Saw one last summer, I do a bit of cycling myself, so I had a look. It appears quite heavy but the owner was full of praise for it. He did say that you need to keep the battery charged- Id imagine you would have some job pedalling it if the battery went dead mid-cycle!!! Any good luck with it  and let me know if you purchase-the ould legs are not as good as they once were


----------



## DrMoriarty (5 Oct 2006)

It could be well worthwhile looking across the water to  — and even maybe taking a weekend break, off-season, to bring one back.

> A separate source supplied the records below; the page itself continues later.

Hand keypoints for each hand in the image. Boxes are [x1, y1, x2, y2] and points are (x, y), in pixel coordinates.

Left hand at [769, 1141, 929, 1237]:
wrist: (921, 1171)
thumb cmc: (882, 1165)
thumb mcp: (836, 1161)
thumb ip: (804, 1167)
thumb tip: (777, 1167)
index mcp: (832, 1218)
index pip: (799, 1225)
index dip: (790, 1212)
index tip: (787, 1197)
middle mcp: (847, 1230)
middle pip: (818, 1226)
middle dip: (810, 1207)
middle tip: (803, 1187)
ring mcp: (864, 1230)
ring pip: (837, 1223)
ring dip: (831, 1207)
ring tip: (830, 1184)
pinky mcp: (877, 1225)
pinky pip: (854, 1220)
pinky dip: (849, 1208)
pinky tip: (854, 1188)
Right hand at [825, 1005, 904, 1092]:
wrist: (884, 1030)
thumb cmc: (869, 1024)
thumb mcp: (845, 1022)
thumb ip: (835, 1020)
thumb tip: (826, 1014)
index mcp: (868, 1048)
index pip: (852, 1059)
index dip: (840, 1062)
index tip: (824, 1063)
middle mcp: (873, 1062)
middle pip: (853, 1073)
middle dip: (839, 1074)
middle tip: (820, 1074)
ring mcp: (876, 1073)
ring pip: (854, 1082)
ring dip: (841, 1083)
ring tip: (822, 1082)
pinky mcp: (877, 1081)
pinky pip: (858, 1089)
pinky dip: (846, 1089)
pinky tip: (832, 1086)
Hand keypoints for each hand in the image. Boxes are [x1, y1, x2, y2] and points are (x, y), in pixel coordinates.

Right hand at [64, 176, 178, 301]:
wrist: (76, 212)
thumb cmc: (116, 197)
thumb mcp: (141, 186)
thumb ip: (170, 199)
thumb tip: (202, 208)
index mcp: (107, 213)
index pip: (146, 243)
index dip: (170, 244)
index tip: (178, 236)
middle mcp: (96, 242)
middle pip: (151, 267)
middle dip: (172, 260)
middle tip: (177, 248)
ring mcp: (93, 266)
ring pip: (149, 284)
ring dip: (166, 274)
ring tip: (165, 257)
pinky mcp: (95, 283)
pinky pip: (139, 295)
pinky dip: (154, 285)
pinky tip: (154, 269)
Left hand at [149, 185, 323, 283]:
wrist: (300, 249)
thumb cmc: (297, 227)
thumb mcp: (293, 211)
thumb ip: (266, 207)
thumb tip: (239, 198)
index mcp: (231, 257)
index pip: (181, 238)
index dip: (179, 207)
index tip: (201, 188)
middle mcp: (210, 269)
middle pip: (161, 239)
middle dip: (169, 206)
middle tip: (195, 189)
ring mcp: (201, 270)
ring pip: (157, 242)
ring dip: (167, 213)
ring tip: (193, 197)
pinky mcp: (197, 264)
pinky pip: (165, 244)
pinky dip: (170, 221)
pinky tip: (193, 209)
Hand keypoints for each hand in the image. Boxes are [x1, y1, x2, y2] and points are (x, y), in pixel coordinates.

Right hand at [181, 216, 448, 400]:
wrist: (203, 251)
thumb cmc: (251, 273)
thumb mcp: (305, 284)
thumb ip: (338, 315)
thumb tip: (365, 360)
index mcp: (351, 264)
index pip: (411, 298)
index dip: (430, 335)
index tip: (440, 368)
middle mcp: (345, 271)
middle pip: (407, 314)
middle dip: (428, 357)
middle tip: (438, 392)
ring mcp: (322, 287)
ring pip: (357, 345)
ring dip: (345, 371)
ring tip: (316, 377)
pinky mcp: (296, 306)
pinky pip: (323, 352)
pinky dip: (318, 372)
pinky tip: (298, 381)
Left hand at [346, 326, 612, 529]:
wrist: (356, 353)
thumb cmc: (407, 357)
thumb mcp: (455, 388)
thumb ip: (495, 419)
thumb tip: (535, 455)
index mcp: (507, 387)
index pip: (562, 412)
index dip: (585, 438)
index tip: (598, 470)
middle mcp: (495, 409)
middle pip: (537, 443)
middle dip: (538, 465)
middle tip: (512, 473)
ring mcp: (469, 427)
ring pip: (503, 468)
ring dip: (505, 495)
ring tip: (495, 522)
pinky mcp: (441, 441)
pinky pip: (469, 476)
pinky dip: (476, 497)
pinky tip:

They've been doing these for _years_...


----------



## pat127 (6 Oct 2006)

Parnell said:


> Saw one last summer, I do a bit of cycling myself, so I had a look. It appears quite heavy but the owner was full of praise for it. He did say that you need to keep the battery charged- Id imagine you would have some job pedalling it if the battery went dead mid-cycle!!! Any good luck with it and let me know if you purchase-the ould legs are not as good as they once were


 
Thanks for that. Is 22Kg heavy do you think?


----------



## pat127 (6 Oct 2006)

DrMoriarty said:


> It could be well worthwhile looking across the water to  — and even maybe taking a weekend break, off-season, to bring one back.


 
Good idea. Must check in Germany too which I visit 3/4 times a year.


----------



## pat127 (19 Oct 2006)

Parnell said:


> Saw one last summer, I do a bit of cycling myself, so I had a look. It appears quite heavy but the owner was full of praise for it. He did say that you need to keep the battery charged- Id imagine you would have some job pedalling it if the battery went dead mid-cycle!!! Any good luck with it and let me know if you purchase-the ould legs are not as good as they once were


 
I took the plunge and bought one through the 'Net from Scotland. I went for a folder although it's a bit bulky and heavy for folding it on a regular basis such as carrying it into work for example. It makes putting it in the car a doddle though. 

First impressions are very favourable. It's not so heavy that pedalling it without the battery is an impossible job - it's mainly aluminium alloy. The battery makes hills easy, like someone was giving you a bit of a push and it has a 6-gear Shimano 'shifter'. The battery is NiMH, good for up to 20 miles on pedal-assist but that remains to be tested. 

The dealer seems to have forgotten to disconnect the throttle which allows the bike to run without having to use the pedals, which is illegal in the UK and Ireland! Not that I'd ever want to do that of course!


----------



## gerryb (4 Dec 2006)

I bought a folding urban mover and find it brilliant. I fold it and stick it into the boot of the car. The main thing about electric bikes is that they are light, made of alloy and less than 25kg. Stay away from steel and lead acid batteries


----------



## pat127 (5 Dec 2006)

gerryb said:


> I bought a folding urban mover and find it brilliant. I fold it and stick it into the boot of the car. The main thing about electric bikes is that they are light, made of alloy and less than 25kg. Stay away from steel and lead acid batteries


 
Are you connected with Kenbay by any chance?


----------



## Johno (5 Dec 2006)

My sister who suffers from bad knees bought an Urban Mover 55 from a bike shop in Middleton. She is delighted with it. Easy to fold and uses alot less energy on the legs.

_I am not connected with Kenbay_


----------



## Slash (6 Dec 2006)

There is some useful information on www.electricbikes.ie.


----------



## themofe (17 Dec 2007)

Avoid Urban Mover, their customer service is exceptionally poor.

Phone them up and pretend that you are an existing customer and then ask for a technician or customer services rep. You will be told that there is nobody in the office, then asked for your phone number and a promise that they will ring you back which of course will not happen. 

Do not purchase Urban Mover!


----------